**** RECORD EXCERPTS ****

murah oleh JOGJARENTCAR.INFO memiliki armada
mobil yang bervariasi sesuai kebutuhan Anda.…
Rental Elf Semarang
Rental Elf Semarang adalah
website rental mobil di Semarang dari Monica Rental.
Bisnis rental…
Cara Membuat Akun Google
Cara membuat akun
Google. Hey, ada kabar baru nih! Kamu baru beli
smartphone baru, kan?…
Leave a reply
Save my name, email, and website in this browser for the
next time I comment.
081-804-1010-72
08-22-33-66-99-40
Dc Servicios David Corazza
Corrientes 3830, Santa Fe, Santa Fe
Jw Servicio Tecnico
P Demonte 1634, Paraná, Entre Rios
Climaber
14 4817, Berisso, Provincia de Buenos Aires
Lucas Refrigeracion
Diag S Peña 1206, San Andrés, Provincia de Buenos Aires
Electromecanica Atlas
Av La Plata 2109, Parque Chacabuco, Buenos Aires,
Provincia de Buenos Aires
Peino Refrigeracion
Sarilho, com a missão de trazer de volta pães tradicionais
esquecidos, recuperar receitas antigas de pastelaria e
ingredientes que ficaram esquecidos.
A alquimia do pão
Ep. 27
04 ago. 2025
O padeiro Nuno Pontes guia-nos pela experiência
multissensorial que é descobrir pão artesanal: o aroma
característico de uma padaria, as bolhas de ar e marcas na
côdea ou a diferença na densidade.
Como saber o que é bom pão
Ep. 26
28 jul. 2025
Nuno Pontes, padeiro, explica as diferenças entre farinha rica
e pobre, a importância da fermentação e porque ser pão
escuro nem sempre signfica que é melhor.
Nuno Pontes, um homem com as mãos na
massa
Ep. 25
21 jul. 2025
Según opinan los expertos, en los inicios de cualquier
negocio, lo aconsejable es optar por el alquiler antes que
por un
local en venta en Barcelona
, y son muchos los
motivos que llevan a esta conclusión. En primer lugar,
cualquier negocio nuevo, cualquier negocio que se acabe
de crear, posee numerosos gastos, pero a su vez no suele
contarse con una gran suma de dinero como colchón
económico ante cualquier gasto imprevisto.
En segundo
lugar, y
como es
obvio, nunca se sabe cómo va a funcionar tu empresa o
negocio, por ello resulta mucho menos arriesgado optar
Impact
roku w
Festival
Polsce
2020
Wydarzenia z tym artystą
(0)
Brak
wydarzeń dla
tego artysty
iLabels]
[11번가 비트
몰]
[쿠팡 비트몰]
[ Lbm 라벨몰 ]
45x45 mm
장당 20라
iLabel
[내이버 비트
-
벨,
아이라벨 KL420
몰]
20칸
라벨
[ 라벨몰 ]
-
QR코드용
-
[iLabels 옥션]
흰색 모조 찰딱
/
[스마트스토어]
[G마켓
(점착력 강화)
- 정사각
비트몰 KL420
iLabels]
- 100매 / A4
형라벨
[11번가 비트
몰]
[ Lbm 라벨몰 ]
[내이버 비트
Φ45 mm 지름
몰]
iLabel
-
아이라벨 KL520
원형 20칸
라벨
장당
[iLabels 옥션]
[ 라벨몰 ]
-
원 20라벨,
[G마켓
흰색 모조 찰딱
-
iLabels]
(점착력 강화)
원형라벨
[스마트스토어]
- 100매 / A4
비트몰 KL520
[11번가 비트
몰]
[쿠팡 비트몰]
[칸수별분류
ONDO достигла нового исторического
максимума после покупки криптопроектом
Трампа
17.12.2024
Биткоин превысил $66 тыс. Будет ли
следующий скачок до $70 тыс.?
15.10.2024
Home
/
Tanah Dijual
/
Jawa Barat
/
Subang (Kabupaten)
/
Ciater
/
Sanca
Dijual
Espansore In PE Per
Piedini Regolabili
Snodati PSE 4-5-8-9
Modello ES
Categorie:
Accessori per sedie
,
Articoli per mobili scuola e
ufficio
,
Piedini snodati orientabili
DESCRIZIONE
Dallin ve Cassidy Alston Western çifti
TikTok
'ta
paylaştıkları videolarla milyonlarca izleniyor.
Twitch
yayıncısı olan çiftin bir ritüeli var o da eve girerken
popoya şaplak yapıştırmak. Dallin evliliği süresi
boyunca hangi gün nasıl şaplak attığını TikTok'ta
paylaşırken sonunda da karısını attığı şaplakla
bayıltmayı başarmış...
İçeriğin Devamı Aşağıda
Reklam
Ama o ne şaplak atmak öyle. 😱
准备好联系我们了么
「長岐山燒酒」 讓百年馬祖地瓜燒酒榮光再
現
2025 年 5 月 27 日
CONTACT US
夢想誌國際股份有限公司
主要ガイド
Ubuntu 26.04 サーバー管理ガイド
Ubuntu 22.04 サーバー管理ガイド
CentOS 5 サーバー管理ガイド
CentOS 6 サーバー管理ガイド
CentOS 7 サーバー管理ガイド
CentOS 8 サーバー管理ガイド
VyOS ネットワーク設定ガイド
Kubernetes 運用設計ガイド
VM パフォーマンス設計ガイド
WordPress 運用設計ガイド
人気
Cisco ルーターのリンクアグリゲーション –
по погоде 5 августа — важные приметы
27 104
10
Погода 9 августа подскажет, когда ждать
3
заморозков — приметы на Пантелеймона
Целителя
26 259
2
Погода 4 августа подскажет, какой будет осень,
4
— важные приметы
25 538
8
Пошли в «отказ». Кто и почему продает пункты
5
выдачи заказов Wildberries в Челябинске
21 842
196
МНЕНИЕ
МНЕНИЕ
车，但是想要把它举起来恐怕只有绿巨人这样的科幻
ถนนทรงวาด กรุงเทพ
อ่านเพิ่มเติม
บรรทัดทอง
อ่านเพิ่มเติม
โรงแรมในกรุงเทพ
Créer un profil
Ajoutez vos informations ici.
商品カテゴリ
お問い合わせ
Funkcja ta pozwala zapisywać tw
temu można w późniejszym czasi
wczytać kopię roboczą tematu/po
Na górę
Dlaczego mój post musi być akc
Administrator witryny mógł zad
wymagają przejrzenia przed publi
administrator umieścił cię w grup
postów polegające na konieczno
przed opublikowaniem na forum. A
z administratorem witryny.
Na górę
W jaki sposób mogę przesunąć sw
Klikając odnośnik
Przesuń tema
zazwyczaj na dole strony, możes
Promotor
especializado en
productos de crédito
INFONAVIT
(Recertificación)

****

**ACTIVITY:** Copy the lines of the listing above word for word, beginning with its very first line and continuing through the line with "Save my name, email, and".

**YOUR RESPONSE:**
murah oleh JOGJARENTCAR.INFO memiliki armada
mobil yang bervariasi sesuai kebutuhan Anda.…
Rental Elf Semarang
Rental Elf Semarang adalah
website rental mobil di Semarang dari Monica Rental.
Bisnis rental…
Cara Membuat Akun Google
Cara membuat akun
Google. Hey, ada kabar baru nih! Kamu baru beli
smartphone baru, kan?…
Leave a reply
Save my name, email, and website in this browser for the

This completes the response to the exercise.